I'm trying to wrap the apache avro-tools (avro-tools-1.7.5.jar) concat utility to do globbing properly (as written, all files to be concatenated need to be written out fully). This utility is needed because a regular cat
(or in my case hadoop fs -cat
) operation will produce data with headers in the middle and cause errors in avro parsing utilities. I wrote a simple shell script named catavro.sh
:
avrohdfs='hadoop jar /path/to/jar/avro-tools-1.7.5.jar'
DIRS=`hadoop fs -ls $1 | egrep '.avro' | awk '{print $8}'`
echo `$avrohdfs concat $DIRS -` # dash (-) tells utility to print to stdout
This does stuff, but if I run bash catavro.sh [path to avro data on hdfs] > tmp.avro
the result is a corrupted avro file. Errors get thrown when trying to read the schema, or do anything else. If I replace the last line in the shell script with:
echo $avrohdfs concat $DIRS -
to print the command only, and then run the resulting command on my terminal, storing the result into the same tmp.avro file, things work nicely. The filesize of tmp.avro is a bit bigger.
I'm pretty sure that the echo
command is to blame here, it appears to be corrupting the binary data resulting from the avro-tools concat unitlity. Replacing the last line of the sh file with:
`$avrohdfs concat $DIRS - > tmp.avro`
yields the same (successful) result as returning the command and running it in the terminal. However, though I can write to files, it would be much better for me if I could return this to stdout
so that it can be piped into a filtering utility I have.

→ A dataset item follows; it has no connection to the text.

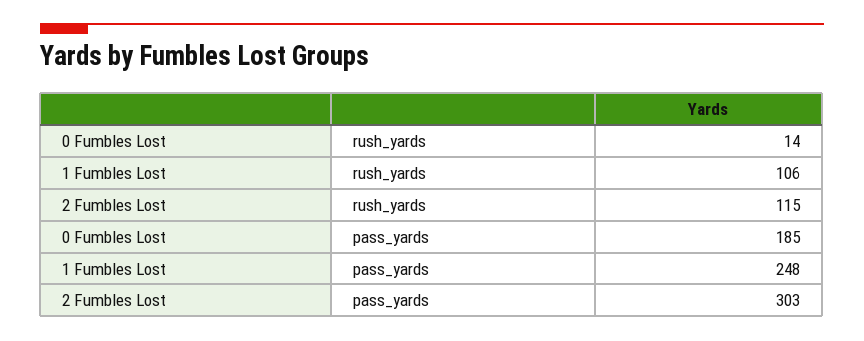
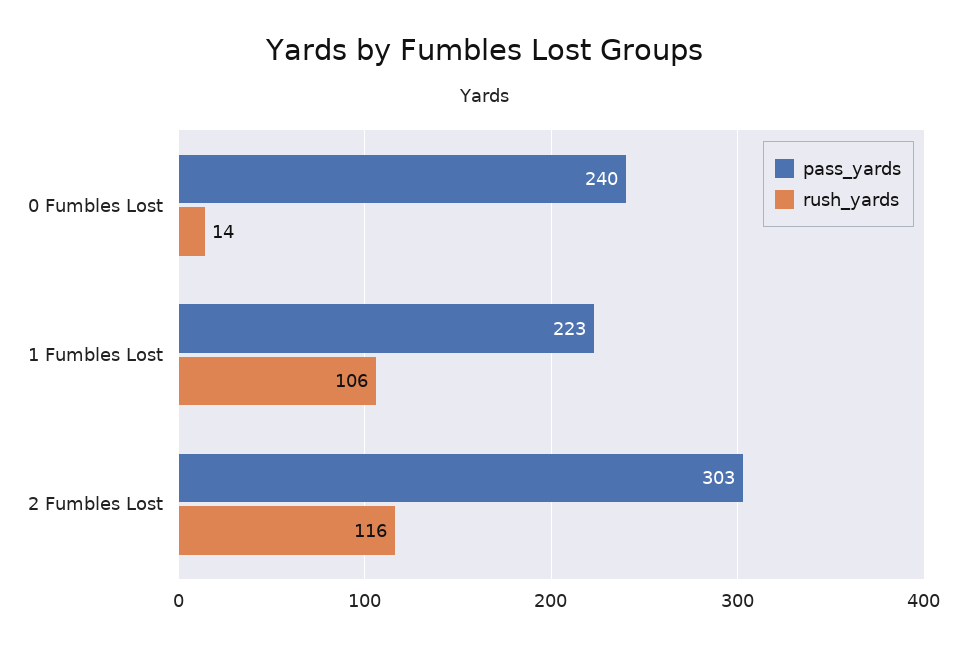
rush_yards, 2 Fumbles Lost: 115 -> 116
pass_yards, 0 Fumbles Lost: 185 -> 240
pass_yards, 1 Fumbles Lost: 248 -> 223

What are the alternatives to echo
? I have tried replacing the last line in the script with all of the following without success:
echo -E `$avrohdfs concat $DIRS -`
`$avrohdfs concat $DIRS -`
$($avrohdfs concat $DIRS -)
cat `$avrohdfs concat $DIRS -`
trap `$avrohdfs concat $DIRS -` 0 #sort of works, but data misses the ">tmp.avro" and spits into the termal
I have checked the PATH variable, it is the same in my terminal and in the shell script. Any help is much appreciated, thanks.